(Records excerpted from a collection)

──────

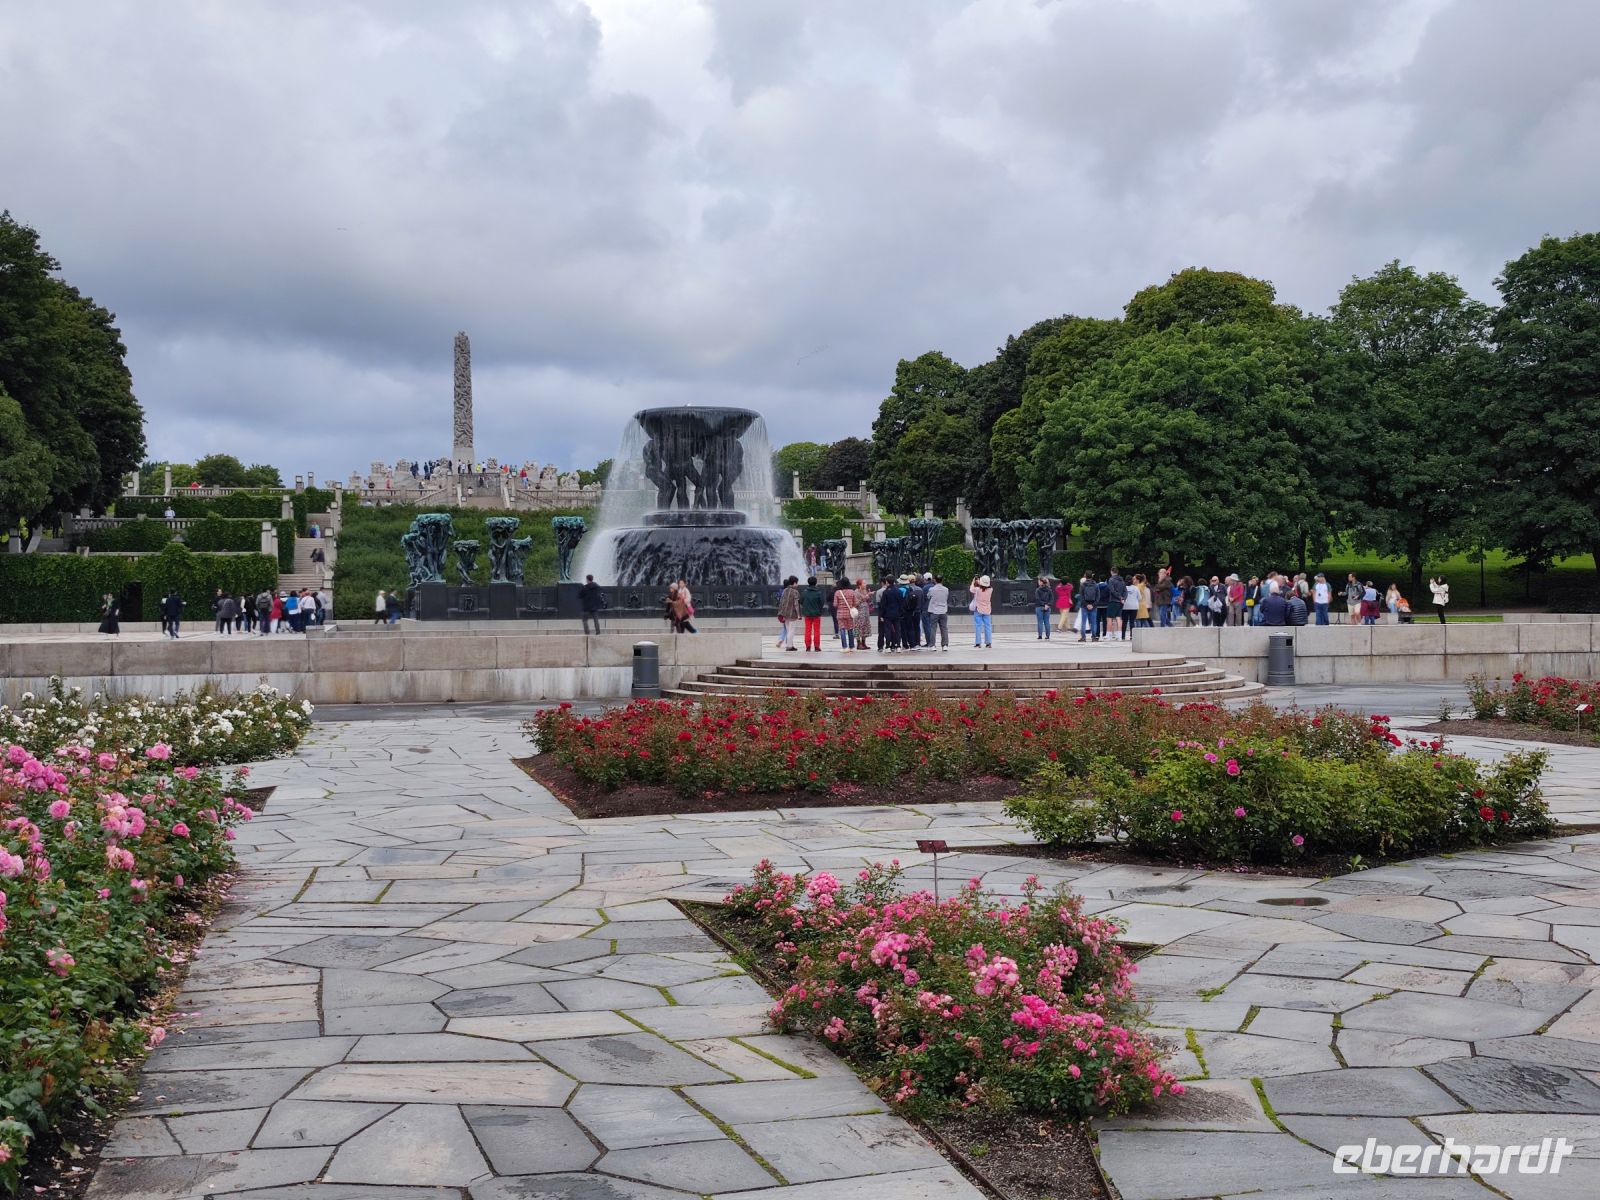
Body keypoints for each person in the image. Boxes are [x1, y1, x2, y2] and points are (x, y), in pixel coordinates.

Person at [800, 576, 826, 652]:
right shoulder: (819, 592)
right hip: (817, 614)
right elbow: (822, 603)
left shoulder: (804, 592)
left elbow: (801, 601)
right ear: (815, 583)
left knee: (807, 630)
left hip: (807, 614)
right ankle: (816, 646)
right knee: (817, 630)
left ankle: (808, 646)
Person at [877, 576, 902, 651]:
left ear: (887, 582)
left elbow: (883, 605)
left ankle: (888, 646)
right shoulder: (898, 591)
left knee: (887, 630)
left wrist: (881, 615)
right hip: (897, 613)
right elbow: (901, 603)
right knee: (897, 630)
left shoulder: (886, 592)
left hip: (887, 614)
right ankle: (898, 646)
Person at [970, 574, 993, 648]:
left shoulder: (977, 590)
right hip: (987, 610)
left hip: (978, 610)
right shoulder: (990, 590)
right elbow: (986, 586)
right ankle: (988, 642)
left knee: (978, 626)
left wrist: (974, 581)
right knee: (988, 626)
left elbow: (971, 589)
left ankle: (978, 643)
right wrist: (980, 582)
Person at [926, 575, 950, 649]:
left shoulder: (931, 589)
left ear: (935, 580)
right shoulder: (946, 589)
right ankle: (945, 645)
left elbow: (928, 596)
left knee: (933, 628)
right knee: (944, 628)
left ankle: (933, 645)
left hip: (934, 611)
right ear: (942, 580)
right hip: (943, 611)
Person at [832, 577, 856, 650]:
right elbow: (855, 603)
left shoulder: (838, 592)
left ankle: (844, 647)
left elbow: (835, 604)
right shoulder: (852, 592)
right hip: (849, 614)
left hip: (840, 614)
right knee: (850, 629)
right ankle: (851, 646)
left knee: (842, 629)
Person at [777, 576, 800, 650]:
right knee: (791, 630)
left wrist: (781, 613)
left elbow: (781, 602)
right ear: (794, 583)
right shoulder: (795, 592)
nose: (797, 585)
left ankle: (790, 645)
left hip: (785, 614)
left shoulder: (785, 590)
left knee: (788, 629)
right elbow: (796, 604)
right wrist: (799, 614)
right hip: (792, 614)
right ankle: (789, 646)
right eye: (797, 583)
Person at [1105, 568, 1126, 639]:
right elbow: (1125, 591)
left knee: (1109, 618)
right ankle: (1119, 635)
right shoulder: (1122, 580)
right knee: (1118, 617)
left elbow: (1112, 591)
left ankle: (1109, 634)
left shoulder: (1111, 580)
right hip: (1120, 602)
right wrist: (1123, 599)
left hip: (1113, 601)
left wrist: (1120, 597)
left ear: (1111, 572)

──────

» **Instructions to follow**
Please repeat each record above precisely, with the pictures left out.

» **Reply to the exercise**
Body keypoints for each person in the image. Boxes are [x1, y1, x2, y2] and points are (x, y), in pixel coordinates.

Person at [800, 576, 826, 652]:
right shoulder: (819, 592)
right hip: (817, 614)
right elbow: (822, 603)
left shoulder: (804, 592)
left elbow: (801, 601)
right ear: (815, 583)
left knee: (807, 630)
left hip: (807, 614)
right ankle: (816, 646)
right knee: (817, 630)
left ankle: (808, 646)
Person at [877, 576, 902, 651]:
left ear: (887, 582)
left elbow: (883, 605)
left ankle: (888, 646)
right shoulder: (898, 591)
left knee: (887, 630)
left wrist: (881, 615)
right hip: (897, 613)
right elbow: (901, 603)
right knee: (897, 630)
left shoulder: (886, 592)
left hip: (887, 614)
right ankle: (898, 646)
Person at [970, 574, 993, 648]:
left shoulder: (977, 590)
right hip: (987, 610)
left hip: (978, 610)
right shoulder: (990, 590)
right elbow: (986, 586)
right ankle: (988, 642)
left knee: (978, 626)
left wrist: (974, 581)
right knee: (988, 626)
left elbow: (971, 589)
left ankle: (978, 643)
right wrist: (980, 582)
Person at [926, 575, 950, 649]:
left shoulder: (931, 589)
left ear: (935, 580)
right shoulder: (946, 589)
right ankle: (945, 645)
left elbow: (928, 596)
left knee: (933, 628)
right knee: (944, 628)
left ankle: (933, 645)
left hip: (934, 611)
right ear: (942, 580)
right hip: (943, 611)
Person at [832, 577, 856, 650]:
right elbow: (855, 603)
left shoulder: (838, 592)
left ankle: (844, 647)
left elbow: (835, 604)
right shoulder: (852, 592)
right hip: (849, 614)
left hip: (840, 614)
right knee: (850, 629)
right ankle: (851, 646)
left knee: (842, 629)
Person at [777, 576, 800, 650]:
right knee: (791, 630)
left wrist: (781, 613)
left elbow: (781, 602)
right ear: (794, 583)
right shoulder: (795, 592)
nose: (797, 585)
left ankle: (790, 645)
left hip: (785, 614)
left shoulder: (785, 590)
left knee: (788, 629)
right elbow: (796, 604)
right wrist: (799, 614)
right hip: (792, 614)
right ankle: (789, 646)
right eye: (797, 583)
Person at [1105, 568, 1126, 639]:
right elbow: (1125, 591)
left knee: (1109, 618)
right ankle: (1119, 635)
right shoulder: (1122, 580)
right knee: (1118, 617)
left elbow: (1112, 591)
left ankle: (1109, 634)
left shoulder: (1111, 580)
right hip: (1120, 602)
right wrist: (1123, 599)
left hip: (1113, 601)
left wrist: (1120, 597)
left ear: (1111, 572)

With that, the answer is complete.